O desafio do rali Dakar
A Audi, em associação com a ABT foi das primeiras marcas a aderir à Fórmula E em 2017/2018 e venceu o campeonato. Outro grande desafio para a Audi foi a participação no rali Dakar, também aqui com uma tecnologia que nenhum outro construtor tinha ousado levar para o deserto, um sistema híbrido em série, que tem sempre tração elétrica às quatro rodas. Tudo começou em 2022, numa fase de aprendizagem que culminou três anos depois com a vitória de Carlos Sainz em 2024, ao volante do Audi RS Q e-tron.

Depois do longo projeto Le Mans, a Audi prepara-se para o maior desafio de todos, a Fórmula 1. Está em processo de aquisição da equipa suiça Sauber, para garantir um lugar na grelha da Fórmula 1 já em 2026, coincidindo com a próxima alteração dos regulamentos técnicos que vão dar mais importância à parte elétrica do novo sistema híbrido e à utilização exclusiva de combustíveis sustentáveis.

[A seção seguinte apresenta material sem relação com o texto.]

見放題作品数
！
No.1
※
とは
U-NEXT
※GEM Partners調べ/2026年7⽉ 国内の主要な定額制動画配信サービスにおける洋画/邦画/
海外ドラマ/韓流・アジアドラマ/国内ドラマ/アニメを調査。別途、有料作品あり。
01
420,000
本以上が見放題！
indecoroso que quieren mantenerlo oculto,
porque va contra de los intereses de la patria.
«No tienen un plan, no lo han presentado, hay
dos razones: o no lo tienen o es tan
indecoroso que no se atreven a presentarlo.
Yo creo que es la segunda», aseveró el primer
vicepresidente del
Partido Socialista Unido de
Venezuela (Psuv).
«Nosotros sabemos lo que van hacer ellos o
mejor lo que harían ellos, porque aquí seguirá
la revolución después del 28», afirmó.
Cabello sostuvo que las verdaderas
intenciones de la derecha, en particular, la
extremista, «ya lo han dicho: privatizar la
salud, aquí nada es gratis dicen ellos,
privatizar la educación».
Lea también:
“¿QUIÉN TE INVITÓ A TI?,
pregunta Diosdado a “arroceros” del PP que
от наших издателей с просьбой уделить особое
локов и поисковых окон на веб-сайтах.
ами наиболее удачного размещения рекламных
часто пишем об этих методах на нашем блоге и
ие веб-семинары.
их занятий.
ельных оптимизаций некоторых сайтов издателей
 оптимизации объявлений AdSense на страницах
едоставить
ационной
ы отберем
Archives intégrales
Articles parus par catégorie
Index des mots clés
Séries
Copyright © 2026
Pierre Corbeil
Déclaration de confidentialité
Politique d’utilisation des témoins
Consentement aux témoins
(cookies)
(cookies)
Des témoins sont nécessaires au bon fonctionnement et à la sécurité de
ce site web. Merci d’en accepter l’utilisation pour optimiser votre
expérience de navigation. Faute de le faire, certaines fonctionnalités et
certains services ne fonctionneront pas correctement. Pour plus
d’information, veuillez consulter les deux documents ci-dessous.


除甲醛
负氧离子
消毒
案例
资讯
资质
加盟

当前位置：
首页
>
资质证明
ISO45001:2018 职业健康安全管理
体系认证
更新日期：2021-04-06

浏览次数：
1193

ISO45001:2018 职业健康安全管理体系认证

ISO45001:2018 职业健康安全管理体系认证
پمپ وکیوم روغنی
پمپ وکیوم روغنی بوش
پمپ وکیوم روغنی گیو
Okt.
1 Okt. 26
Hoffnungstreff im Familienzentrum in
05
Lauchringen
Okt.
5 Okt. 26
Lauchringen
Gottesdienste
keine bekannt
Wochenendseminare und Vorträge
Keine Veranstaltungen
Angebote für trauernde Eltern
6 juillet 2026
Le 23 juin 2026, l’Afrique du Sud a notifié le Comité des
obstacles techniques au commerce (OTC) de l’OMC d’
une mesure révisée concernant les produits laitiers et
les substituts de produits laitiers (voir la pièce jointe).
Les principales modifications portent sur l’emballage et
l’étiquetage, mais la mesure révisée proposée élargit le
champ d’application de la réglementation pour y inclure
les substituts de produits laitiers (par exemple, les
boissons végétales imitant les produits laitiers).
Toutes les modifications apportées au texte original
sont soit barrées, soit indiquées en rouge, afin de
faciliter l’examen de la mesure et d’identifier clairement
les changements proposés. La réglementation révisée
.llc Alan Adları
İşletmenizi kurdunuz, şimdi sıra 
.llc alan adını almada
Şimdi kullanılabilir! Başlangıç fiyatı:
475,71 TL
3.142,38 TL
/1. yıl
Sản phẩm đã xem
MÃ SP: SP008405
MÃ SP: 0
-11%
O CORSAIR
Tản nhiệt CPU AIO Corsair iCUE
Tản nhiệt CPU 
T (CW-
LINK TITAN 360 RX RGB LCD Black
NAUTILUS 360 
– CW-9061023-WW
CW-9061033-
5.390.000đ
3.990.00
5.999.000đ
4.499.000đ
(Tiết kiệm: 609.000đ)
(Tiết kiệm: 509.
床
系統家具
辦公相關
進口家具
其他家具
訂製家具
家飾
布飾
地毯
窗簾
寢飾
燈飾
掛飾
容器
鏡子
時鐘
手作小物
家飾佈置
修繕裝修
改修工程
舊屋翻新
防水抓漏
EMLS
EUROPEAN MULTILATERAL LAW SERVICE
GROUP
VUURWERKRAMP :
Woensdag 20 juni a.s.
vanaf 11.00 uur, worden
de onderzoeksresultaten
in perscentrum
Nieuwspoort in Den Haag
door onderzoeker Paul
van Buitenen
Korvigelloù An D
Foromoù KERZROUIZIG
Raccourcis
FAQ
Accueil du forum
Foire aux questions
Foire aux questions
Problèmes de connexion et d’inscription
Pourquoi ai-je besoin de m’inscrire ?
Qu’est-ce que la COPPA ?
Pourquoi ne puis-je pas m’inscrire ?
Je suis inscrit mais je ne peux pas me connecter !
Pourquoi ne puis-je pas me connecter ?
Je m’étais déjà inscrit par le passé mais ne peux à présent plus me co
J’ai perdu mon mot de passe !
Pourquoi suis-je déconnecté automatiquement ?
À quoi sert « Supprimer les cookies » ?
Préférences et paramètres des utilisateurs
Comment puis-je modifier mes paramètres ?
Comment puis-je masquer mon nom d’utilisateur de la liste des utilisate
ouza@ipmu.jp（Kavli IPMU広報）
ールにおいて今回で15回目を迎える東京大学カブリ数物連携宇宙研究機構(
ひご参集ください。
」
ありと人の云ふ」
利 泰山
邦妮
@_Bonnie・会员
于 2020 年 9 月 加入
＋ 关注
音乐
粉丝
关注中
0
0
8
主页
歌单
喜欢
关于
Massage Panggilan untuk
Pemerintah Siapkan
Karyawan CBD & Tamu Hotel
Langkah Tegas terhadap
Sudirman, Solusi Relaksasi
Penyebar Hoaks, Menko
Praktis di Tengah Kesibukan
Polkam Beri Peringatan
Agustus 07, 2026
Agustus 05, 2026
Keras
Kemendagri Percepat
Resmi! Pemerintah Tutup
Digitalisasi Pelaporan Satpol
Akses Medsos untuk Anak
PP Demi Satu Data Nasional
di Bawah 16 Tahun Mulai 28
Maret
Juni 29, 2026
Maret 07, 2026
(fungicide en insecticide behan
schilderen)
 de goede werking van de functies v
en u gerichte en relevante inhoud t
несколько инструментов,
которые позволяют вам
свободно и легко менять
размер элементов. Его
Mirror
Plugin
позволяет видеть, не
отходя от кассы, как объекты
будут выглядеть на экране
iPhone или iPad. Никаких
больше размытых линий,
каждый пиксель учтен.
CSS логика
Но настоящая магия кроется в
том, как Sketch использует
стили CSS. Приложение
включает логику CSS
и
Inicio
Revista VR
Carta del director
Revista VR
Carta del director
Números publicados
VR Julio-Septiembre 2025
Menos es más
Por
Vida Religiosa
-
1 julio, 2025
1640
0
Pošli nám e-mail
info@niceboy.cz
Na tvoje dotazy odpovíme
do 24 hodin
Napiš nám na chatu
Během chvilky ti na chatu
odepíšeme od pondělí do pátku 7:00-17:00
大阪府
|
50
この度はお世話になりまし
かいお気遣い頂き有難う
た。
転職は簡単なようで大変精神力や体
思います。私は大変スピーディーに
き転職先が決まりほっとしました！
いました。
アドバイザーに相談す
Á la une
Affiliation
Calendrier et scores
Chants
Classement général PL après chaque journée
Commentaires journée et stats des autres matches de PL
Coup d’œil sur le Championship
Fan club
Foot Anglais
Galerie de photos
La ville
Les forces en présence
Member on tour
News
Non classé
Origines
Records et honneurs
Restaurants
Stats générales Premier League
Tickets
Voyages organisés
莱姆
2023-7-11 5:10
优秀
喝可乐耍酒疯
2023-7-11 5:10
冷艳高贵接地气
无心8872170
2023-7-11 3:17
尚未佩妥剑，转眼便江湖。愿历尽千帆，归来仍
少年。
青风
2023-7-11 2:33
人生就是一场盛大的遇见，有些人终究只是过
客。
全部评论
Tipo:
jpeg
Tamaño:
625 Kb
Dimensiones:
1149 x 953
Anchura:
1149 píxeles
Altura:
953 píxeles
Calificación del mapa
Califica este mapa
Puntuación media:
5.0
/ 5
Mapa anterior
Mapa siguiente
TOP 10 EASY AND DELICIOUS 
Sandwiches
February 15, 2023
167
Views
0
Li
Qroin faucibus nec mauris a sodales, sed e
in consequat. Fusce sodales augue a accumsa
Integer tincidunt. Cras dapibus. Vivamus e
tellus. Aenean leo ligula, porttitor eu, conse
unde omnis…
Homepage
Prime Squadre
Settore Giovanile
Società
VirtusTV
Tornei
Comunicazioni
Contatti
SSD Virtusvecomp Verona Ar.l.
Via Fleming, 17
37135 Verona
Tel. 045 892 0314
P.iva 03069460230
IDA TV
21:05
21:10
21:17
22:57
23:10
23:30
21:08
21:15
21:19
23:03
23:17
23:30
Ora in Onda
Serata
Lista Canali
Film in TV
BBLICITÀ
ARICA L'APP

Um desafio para o qual conta já com a colaboração do experiente piloto alemão Nico Hulkenberg, enquanto se espera pelo anúncio do seu companheiro de equipa para 2025. Uma coisa é certa, a Audi tem pela frente uma tarefa à altura da competência que mostrou no passado, pois vai construir tanto o chassis como a unidade de potência. Poucas equipas o fazem.